Nicolas Boukhrief fait partie de ces réalisateurs n’ayant pas la reconnaissance publique qu’ils méritent, et il reste dans l’ombre de confrères moins talentueux mais qui font davantage dans la facilité. Le cinéma de Boukhrief est un art qui laisse des marques, qui se veut complexe et captivant, et qui résonne durablement. Il avait marqué un grand coup en 2004 avec Le Convoyeur, et encore en 2015 avec son fameux Made in France qui n’a pas eu la possibilité de sortir en salles. Nicolas Boukhrief fait dans le cinéma qui perturbe, le choc intimiste qui ravage. Et son Trois Jours et une Vie est de cette même veine…
J’avais tenté La Confession, mais je n’avais pas accroché, et Trois Jours et une Vie est l’occasion de renouer avec le metteur en scène. Nous sommes en 1999, dans un village des Ardennes belges. En ce matin de Noël, tous les habitants sont réunis sur la place de la mairie à la demande de la gendarmerie : une battue est organisée afin de retrouver un garçon disparu depuis 2 jours. Le village est en émoi, et on va revenir en arrière pour découvrir l’origine de ce tragique événement. Pierre Lemaitre adapte lui-même son roman homonyme, aidé par Perrine Margaine.
Nicolas Boukhrief n’a pas son pareil pour nous immerger dans des atmosphères pesantes, et son talent est toujours intact! Il nous emmène dans ce village paumé et ravagé par un drame, nous faisant côtoyer les différents habitants qui tentent de faire face à cet événement. Il y a une réelle intensité dans le jeu des acteurs, et avoir des pointures comme Sandrine Bonnaire, Charles Berling ou Philippe Torreton, ça aide évidemment à donner corps à ces personnages complexes et pris dans la tourmente. Outre ces grands acteurs, le jeune Jeremy Senez livre lui aussi une interprétation impressionnante, alors qu’il s’agit de son tout premier rôle! Pablo Pauly, qui était déjà excellent dans le magnifique Patients, est dans un autre registre tout aussi viscéral! Boukhrief peut aisément s’appuyer sur son casting pour créer un microcosme psychologiquement riche et très crédible, nous plongeant de manière frontale dans les affres qui agitent cette population. L’atmosphère est véritablement pesante, et la tension qui règne va perdurer…

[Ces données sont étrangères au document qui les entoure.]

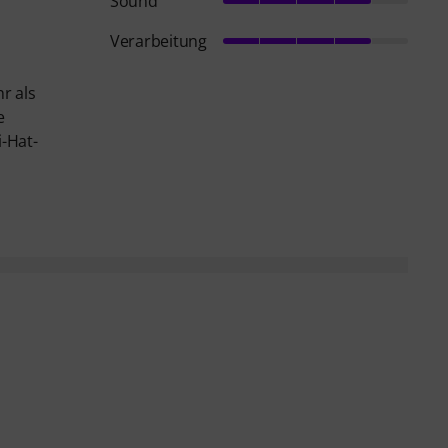
Sound
Verarbeitung
r als
e
i-Hat-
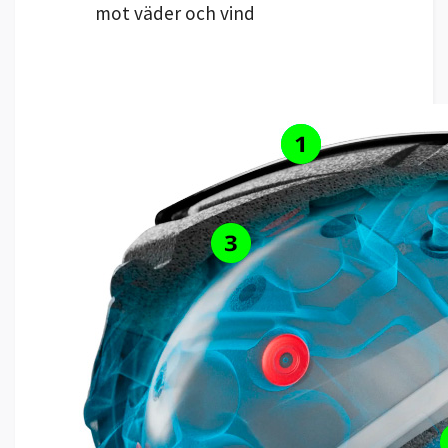
mot väder och vind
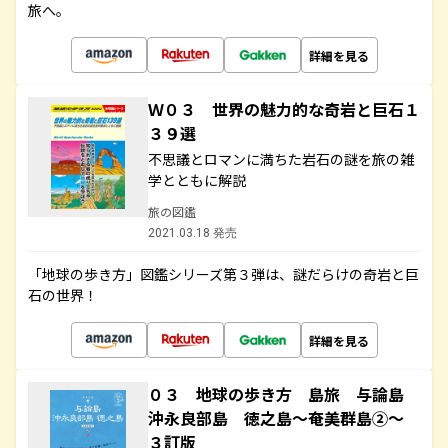
旅へ。
詳細を見る
Ｗ０３ 世界の魅力的な奇岩と巨石１
３９選
不思議とロマンに満ちた岩石の謎を旅の雑
学とともに解説
旅の図鑑
2021.03.18 発売
「地球の歩き方」図鑑シリーズ第３弾は、謎だらけの奇岩と巨
石の世界！
詳細を見る
０３ 地球の歩き方 島旅 与論島
沖永良部島 徳之島～奄美群島②～
３訂版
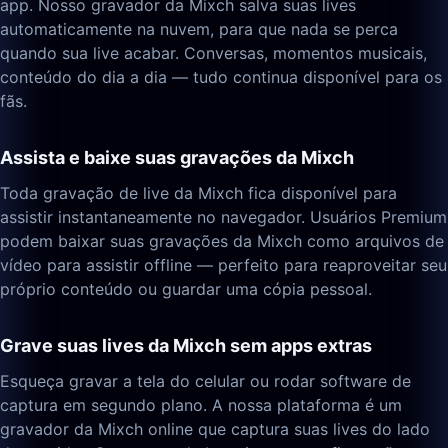
app. Nosso gravador da Mixch salva suas lives
automaticamente na nuvem, para que nada se perca
quando sua live acabar. Conversas, momentos musicais,
conteúdo do dia a dia — tudo continua disponível para os
fãs.
Assista e baixe suas gravações da Mixch
Toda gravação de live da Mixch fica disponível para
assistir instantaneamente no navegador. Usuários Premium
podem baixar suas gravações da Mixch como arquivos de
vídeo para assistir offline — perfeito para reaproveitar seu
próprio conteúdo ou guardar uma cópia pessoal.
Grave suas lives da Mixch sem apps extras
Esqueça gravar a tela do celular ou rodar software de
captura em segundo plano. A nossa plataforma é um
gravador da Mixch online que captura suas lives do lado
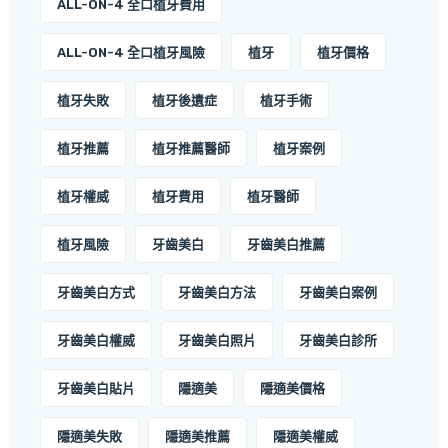
ALL-ON-4 全口植牙費用
ALL-ON-4 全口植牙風險
植牙
植牙價格
植牙失敗
植牙後遺症
植牙手術
植牙推薦
植牙推薦醫師
植牙案例
植牙權威
植牙費用
植牙醫師
植牙風險
牙齒美白
牙齒美白推薦
牙齒美白方式
牙齒美白方法
牙齒美白案例
牙齒美白權威
牙齒美白照片
牙齒美白診所
牙齒美白貼片
隱適美
隱適美價格
隱適美失敗
隱適美推薦
隱適美權威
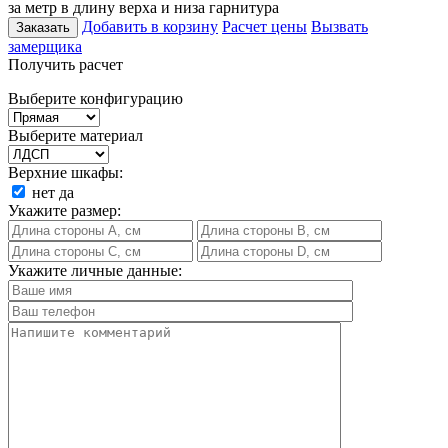
за метр в длину верха и низа гарнитура
Добавить в корзину
Расчет цены
Вызвать
Заказать
замерщика
Получить расчет
Выберите конфигурацию
Выберите материал
Верхние шкафы:
нет
да
Укажите размер:
Укажите личные данные:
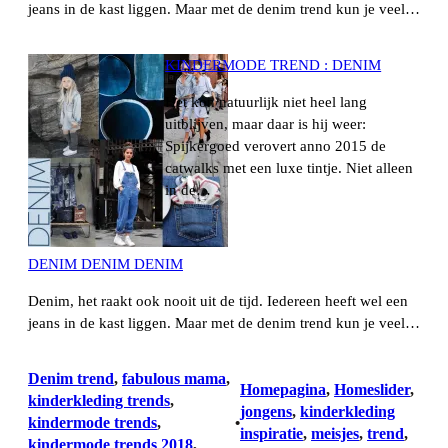
jeans in de kast liggen. Maar met de denim trend kun je veel…
KINDERMODE TREND : DENIM
Het kon natuurlijk niet heel lang
uitblijven, maar daar is hij weer:
Spijkergoed verovert anno 2015 de
catwalks met een luxe tintje. Niet alleen
in de…
DENIM DENIM DENIM
Denim, het raakt ook nooit uit de tijd. Iedereen heeft wel een
jeans in de kast liggen. Maar met de denim trend kun je veel…
Denim trend
, 
fabulous mama
, 
Homepagina
, 
Homeslider
, 
kinderkleding trends
, 
jongens
, 
kinderkleding
kindermode trends
, 
•
inspiratie
, 
meisjes
, 
trend
, 
kindermode trends 2018
, 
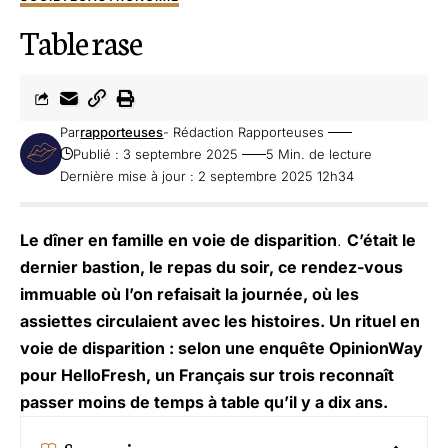
Table rase
Par
rapporteuses
- Rédaction Rapporteuses
Publié : 3 septembre 2025
5 Min. de lecture
Dernière mise à jour : 2 septembre 2025 12h34
Le dîner en famille en voie de disparition
.
C’était le
dernier bastion, le repas du soir, ce rendez-vous
immuable où l’on refaisait la journée, où les
assiettes circulaient avec les histoires. Un rituel en
voie de disparition : selon une enquête OpinionWay
pour HelloFresh, un Français sur trois reconnaît
passer moins de temps à table qu’il y a dix ans.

Trois Jours et une Vie impressionne par son implacabilité, sa résonance profonde et son désespoir austère. Je ne me rappelle pas avoir vu un film « de terroir » aussi captivant et perturbant, et j’en suis difficilement ressorti, le film me poursuivant encore dans la soirée. Je ne vais évidemment pas vous raconter ce qui s’y passe, mais c’est un film difficile et dont l’atmosphère âpre ne parlera pas forcément à tous. Mais cet aspect réaliste est quasiment hypnotique, et fait partie de cette mise en scène implacable servie par Boukhrief. Il va analyser froidement les événements et ses conséquences, comme il les décortique dans chacune de ses oeuvres. Cette « froideur réaliste » est en quelque sorte sa marque de fabrique, mais n’a rien d’artificiel et pose bien au contraire les bases d’un cinéma-vérité marquant à souhait. Boukhrief pose aussi un contexte social intéressant, avec les problèmes sous-jacents d’emplois liés au lieu, et la justesse des problématiques est quasi-documentaire.
Sa manière de filmer la nature, avec ces bois sauvages alentours, la brume environnante, place immédiatement les personnages dans leur environnement, et achève le mélange psycho-naturaliste de l’ensemble. Trois Jours et une Vie est une oeuvre viscérale, de celle qu’on ne peut pas revoir rapidement, mais qui s’inscrit dans le cerveau de manière durable.